Work required: Only lines containing the string "text" belong in the answer; find them in the records and copy them.

Input for this task:
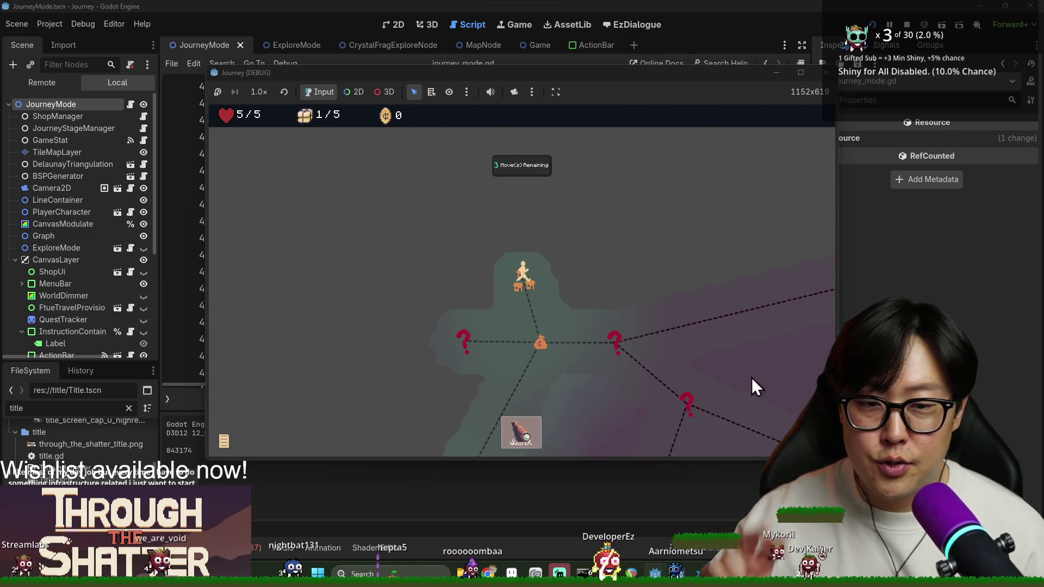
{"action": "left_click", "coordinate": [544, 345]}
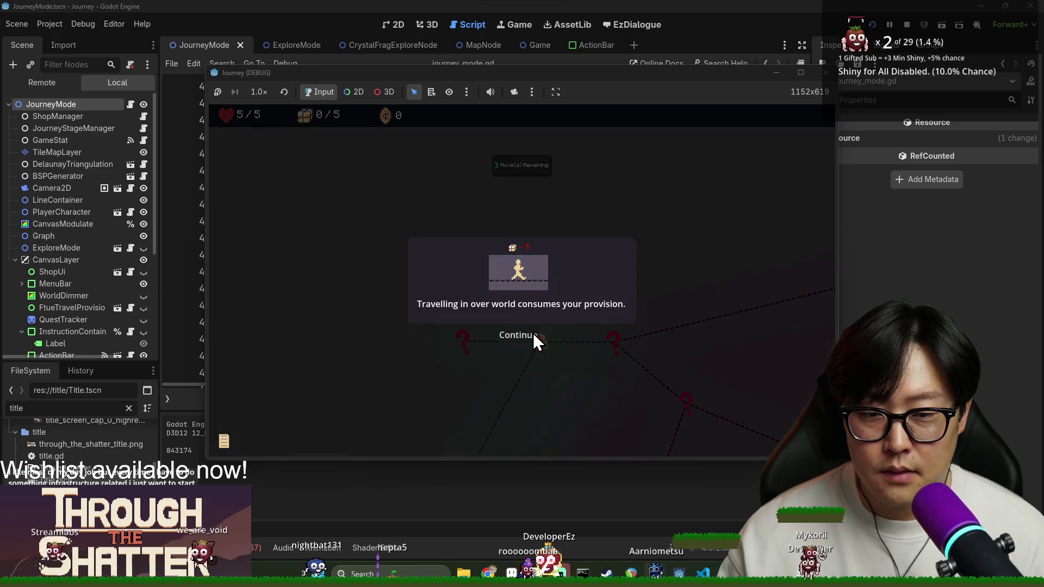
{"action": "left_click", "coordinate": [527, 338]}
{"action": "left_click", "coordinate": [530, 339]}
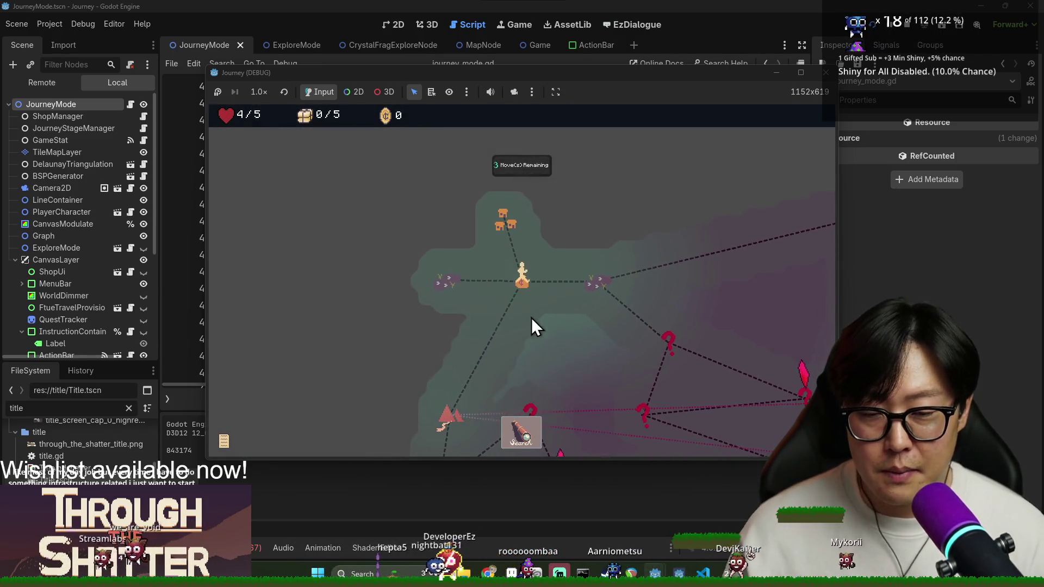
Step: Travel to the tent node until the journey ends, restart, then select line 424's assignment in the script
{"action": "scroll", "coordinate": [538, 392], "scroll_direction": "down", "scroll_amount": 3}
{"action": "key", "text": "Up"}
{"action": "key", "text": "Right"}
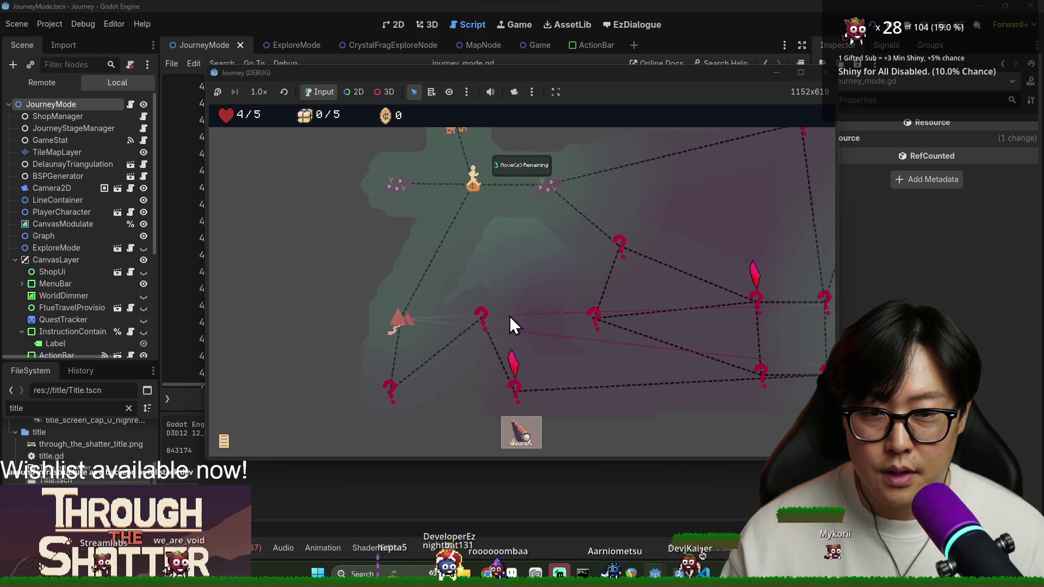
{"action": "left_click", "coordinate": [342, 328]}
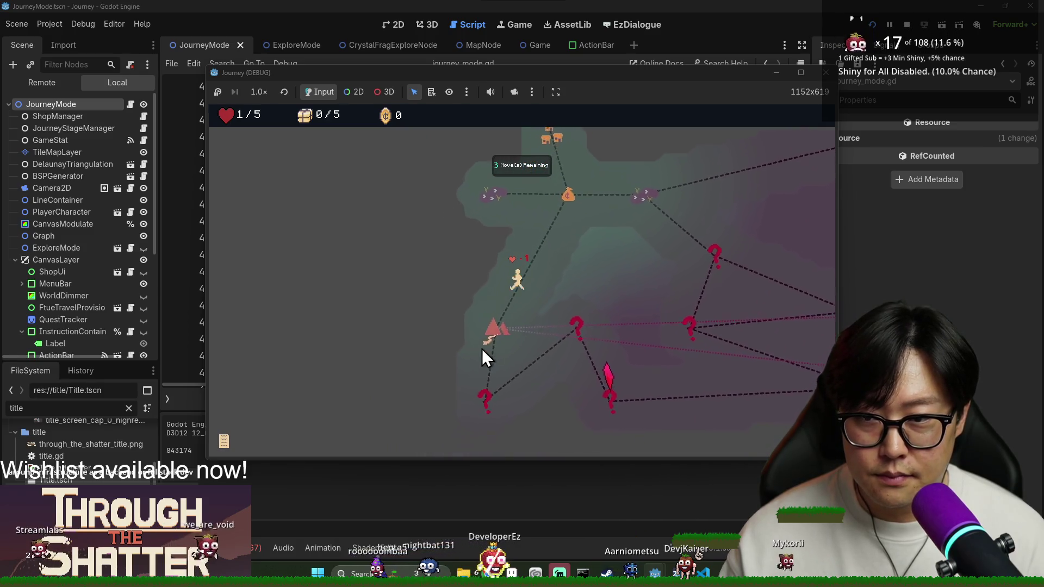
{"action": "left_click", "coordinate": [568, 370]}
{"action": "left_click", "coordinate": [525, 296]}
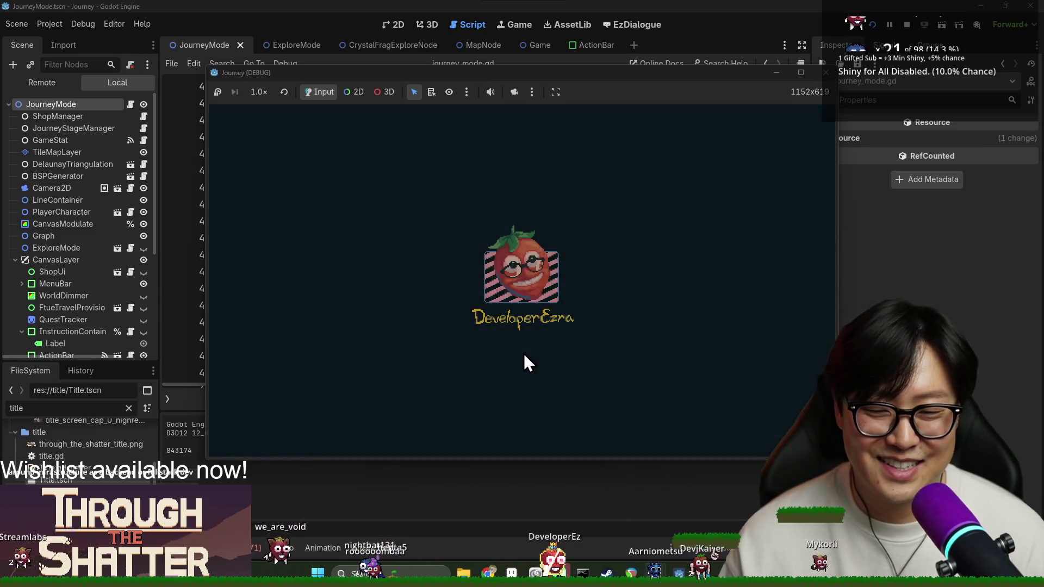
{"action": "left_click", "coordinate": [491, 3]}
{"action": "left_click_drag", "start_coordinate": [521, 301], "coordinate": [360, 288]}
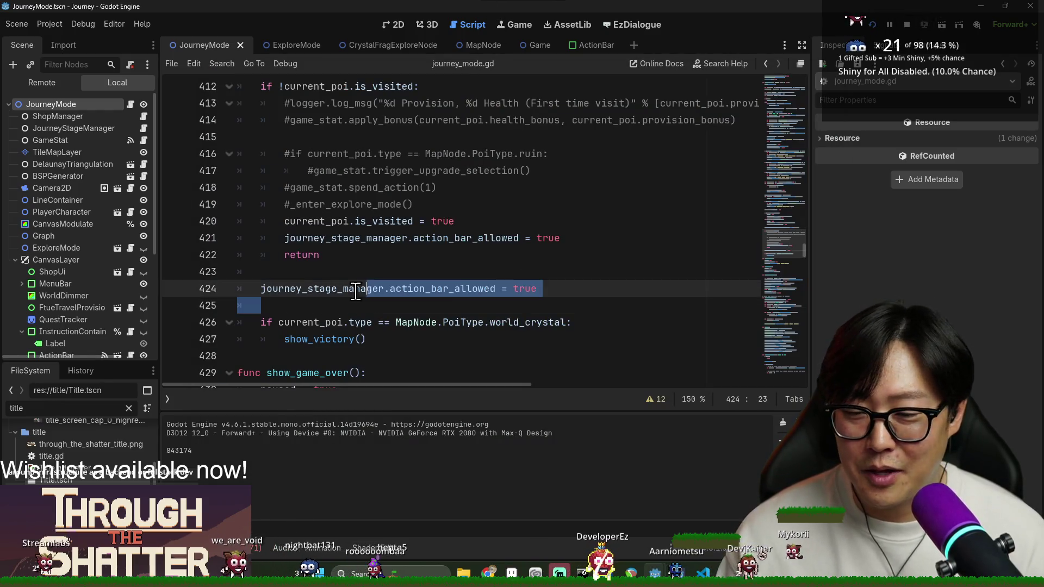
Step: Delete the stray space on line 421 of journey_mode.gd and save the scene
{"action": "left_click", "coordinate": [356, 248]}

Finished exercise:
{"action": "key", "text": "Up"}
{"action": "key", "text": "Right"}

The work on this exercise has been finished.